*** Opening Data for this task ***

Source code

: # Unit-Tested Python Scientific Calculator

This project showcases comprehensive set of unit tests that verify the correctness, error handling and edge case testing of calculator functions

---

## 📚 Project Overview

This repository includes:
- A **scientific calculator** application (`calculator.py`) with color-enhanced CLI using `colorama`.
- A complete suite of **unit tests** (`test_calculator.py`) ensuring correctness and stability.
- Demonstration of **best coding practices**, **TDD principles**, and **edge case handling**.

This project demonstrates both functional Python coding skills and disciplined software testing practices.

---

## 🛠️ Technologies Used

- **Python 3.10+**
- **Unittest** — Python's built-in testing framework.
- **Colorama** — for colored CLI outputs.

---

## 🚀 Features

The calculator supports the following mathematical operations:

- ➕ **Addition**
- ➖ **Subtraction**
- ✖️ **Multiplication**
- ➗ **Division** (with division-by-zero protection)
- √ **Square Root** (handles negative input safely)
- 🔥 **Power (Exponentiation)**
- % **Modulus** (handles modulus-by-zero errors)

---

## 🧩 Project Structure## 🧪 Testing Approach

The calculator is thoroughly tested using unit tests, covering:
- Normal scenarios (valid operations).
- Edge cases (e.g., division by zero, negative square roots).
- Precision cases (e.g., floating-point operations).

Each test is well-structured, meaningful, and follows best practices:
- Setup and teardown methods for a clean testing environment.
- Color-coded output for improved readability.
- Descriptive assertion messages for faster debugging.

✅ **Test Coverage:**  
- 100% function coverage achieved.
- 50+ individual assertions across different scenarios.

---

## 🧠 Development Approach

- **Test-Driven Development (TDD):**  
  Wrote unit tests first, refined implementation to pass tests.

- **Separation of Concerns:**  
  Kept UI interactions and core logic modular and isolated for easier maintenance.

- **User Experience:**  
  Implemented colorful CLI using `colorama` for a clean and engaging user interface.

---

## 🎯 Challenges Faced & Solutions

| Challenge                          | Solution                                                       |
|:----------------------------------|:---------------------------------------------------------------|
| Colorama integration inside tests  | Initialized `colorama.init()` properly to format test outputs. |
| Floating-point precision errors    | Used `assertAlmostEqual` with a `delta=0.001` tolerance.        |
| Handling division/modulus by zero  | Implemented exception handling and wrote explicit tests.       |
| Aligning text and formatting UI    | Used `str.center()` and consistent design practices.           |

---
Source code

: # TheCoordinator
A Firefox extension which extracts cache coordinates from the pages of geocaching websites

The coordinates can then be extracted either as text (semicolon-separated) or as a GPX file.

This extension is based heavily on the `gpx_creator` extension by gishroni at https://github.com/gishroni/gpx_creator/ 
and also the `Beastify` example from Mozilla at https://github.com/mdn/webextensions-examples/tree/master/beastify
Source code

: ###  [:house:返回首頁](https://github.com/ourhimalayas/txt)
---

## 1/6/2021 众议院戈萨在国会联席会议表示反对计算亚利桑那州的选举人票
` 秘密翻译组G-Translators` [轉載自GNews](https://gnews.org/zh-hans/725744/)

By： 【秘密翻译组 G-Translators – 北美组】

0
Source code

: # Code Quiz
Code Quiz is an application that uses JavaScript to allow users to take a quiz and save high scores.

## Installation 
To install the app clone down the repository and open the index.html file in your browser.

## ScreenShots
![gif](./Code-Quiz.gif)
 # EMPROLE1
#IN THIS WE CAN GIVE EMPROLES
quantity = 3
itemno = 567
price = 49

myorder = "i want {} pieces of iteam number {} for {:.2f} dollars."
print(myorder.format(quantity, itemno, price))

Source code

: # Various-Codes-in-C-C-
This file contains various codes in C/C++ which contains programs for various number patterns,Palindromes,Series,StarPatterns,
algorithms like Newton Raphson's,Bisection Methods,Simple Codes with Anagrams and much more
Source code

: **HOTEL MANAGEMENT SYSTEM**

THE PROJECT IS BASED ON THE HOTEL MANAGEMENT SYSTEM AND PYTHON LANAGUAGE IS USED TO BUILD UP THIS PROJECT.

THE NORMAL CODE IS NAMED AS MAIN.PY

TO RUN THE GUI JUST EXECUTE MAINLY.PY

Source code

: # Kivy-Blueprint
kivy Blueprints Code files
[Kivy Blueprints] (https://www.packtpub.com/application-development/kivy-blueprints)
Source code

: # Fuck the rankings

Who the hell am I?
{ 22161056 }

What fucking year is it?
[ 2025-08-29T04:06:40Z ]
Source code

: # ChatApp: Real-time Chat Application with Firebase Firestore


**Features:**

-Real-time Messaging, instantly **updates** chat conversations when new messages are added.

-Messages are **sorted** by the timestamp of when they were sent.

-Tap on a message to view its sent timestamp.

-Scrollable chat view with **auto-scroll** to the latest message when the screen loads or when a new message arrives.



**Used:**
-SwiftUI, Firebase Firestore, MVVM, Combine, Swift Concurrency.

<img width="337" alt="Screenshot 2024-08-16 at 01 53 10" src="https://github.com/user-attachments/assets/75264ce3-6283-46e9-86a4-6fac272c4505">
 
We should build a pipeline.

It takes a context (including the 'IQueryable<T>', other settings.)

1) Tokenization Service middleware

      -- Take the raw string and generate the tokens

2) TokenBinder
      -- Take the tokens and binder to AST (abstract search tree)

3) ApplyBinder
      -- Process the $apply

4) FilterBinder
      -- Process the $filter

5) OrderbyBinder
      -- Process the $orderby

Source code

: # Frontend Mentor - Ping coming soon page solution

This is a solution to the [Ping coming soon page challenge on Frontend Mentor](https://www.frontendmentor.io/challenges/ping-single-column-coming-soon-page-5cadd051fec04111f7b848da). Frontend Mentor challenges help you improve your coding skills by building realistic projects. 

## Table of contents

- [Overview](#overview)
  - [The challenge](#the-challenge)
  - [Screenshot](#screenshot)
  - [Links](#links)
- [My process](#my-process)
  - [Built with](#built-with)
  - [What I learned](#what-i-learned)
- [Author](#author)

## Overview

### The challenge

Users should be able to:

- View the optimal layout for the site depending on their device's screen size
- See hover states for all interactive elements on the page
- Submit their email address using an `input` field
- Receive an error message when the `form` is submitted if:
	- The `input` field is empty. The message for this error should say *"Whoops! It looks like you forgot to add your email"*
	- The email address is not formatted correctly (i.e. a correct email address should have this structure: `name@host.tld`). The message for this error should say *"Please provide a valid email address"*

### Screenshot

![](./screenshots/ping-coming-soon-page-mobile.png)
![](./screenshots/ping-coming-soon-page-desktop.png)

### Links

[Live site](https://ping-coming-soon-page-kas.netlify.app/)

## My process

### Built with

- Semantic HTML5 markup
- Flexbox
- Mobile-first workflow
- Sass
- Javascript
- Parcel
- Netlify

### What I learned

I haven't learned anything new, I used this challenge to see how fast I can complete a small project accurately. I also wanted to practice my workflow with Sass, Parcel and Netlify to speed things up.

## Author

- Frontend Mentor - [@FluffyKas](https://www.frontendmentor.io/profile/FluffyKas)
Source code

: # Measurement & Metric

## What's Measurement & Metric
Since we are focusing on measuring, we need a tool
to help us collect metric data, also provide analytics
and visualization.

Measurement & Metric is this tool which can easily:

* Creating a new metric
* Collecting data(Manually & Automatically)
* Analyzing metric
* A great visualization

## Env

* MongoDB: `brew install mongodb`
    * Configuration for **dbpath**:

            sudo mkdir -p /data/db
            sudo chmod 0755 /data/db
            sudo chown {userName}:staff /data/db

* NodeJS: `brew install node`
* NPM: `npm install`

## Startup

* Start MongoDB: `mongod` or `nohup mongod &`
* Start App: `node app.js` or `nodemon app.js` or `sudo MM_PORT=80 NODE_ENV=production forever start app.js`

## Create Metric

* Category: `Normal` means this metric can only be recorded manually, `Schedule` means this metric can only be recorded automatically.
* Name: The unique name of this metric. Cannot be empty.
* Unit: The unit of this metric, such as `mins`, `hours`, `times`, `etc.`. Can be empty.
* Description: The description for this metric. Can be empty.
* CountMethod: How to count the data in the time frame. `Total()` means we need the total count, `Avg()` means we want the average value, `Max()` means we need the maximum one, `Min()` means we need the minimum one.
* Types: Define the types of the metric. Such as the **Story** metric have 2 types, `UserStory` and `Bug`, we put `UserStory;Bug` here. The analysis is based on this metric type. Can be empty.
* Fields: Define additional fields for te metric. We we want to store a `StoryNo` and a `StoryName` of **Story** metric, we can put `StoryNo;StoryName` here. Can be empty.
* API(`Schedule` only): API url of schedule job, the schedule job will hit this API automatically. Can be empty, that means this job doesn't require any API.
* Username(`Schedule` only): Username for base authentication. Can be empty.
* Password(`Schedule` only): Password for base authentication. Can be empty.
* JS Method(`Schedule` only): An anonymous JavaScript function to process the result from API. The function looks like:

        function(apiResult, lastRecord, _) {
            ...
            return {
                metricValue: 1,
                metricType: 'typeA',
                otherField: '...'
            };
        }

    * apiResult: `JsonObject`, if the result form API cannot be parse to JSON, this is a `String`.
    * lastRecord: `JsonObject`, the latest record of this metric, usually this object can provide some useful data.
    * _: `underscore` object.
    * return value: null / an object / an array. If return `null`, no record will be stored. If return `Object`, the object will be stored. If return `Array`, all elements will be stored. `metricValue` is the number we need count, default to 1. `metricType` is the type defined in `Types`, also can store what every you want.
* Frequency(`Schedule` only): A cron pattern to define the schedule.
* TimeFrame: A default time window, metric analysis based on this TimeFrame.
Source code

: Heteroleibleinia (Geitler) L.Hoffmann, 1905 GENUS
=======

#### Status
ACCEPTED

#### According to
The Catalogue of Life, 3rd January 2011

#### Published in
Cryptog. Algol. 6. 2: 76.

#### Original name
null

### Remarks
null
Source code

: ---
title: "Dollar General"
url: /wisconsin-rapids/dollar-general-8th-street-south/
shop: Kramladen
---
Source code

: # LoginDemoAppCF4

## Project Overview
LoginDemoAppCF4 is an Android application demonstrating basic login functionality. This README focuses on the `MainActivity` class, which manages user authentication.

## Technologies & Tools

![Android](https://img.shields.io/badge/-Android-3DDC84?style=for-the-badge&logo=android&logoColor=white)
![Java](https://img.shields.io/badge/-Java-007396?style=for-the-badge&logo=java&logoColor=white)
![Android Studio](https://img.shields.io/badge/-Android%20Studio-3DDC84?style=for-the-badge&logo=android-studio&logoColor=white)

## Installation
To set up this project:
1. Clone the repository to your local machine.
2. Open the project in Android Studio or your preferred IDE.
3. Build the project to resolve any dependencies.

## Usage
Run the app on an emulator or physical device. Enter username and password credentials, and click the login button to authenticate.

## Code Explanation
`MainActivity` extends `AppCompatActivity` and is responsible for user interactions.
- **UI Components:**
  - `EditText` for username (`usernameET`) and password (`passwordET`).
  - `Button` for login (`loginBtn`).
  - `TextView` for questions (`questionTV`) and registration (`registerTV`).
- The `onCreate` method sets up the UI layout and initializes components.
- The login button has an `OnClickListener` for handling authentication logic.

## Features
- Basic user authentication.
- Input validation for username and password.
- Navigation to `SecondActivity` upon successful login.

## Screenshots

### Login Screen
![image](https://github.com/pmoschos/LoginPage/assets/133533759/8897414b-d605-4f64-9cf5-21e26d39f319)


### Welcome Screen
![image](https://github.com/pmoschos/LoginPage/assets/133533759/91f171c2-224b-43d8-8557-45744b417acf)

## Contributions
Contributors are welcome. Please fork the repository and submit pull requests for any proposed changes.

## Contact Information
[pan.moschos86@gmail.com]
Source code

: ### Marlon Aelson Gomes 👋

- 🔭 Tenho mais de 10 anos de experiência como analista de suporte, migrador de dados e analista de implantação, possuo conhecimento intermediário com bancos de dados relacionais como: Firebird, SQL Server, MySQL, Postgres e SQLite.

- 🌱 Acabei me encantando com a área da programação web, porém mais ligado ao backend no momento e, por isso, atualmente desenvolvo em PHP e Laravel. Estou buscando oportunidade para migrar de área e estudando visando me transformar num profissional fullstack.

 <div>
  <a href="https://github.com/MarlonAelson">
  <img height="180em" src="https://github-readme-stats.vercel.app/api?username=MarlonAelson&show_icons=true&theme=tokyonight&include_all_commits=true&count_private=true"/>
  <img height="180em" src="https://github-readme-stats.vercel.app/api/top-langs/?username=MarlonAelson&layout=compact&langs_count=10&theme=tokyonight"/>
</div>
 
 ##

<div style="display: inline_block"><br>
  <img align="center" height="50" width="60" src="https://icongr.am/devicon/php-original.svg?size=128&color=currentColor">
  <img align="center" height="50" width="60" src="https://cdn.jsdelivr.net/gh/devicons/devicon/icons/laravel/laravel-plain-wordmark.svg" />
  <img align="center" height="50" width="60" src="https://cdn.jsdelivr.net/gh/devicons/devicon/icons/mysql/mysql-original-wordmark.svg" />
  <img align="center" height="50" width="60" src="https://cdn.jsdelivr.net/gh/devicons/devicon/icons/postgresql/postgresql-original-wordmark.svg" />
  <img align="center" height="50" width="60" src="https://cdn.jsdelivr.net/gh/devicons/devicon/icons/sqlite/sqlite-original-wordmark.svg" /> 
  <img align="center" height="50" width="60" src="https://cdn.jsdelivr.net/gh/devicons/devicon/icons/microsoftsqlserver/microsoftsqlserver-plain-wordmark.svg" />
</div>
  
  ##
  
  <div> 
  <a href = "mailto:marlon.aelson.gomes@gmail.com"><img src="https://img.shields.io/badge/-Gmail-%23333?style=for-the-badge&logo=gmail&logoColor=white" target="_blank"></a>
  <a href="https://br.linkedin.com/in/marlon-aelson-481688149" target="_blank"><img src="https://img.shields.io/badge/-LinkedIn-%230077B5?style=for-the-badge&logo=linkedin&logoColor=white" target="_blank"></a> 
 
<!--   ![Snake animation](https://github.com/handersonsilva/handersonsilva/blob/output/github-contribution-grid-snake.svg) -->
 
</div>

*** Closing Data for this task ***

*What to do:*
Would you copy each line of the records that contains "elements"?

*Reply:*
- See hover states for all interactive elements on the page
    * return value: null / an object / an array. If return `null`, no record will be stored. If return `Object`, the object will be stored. If return `Array`, all elements will be stored. `metricValue` is the number we need count, default to 1. `metricType` is the type defined in `Types`, also can store what every you want.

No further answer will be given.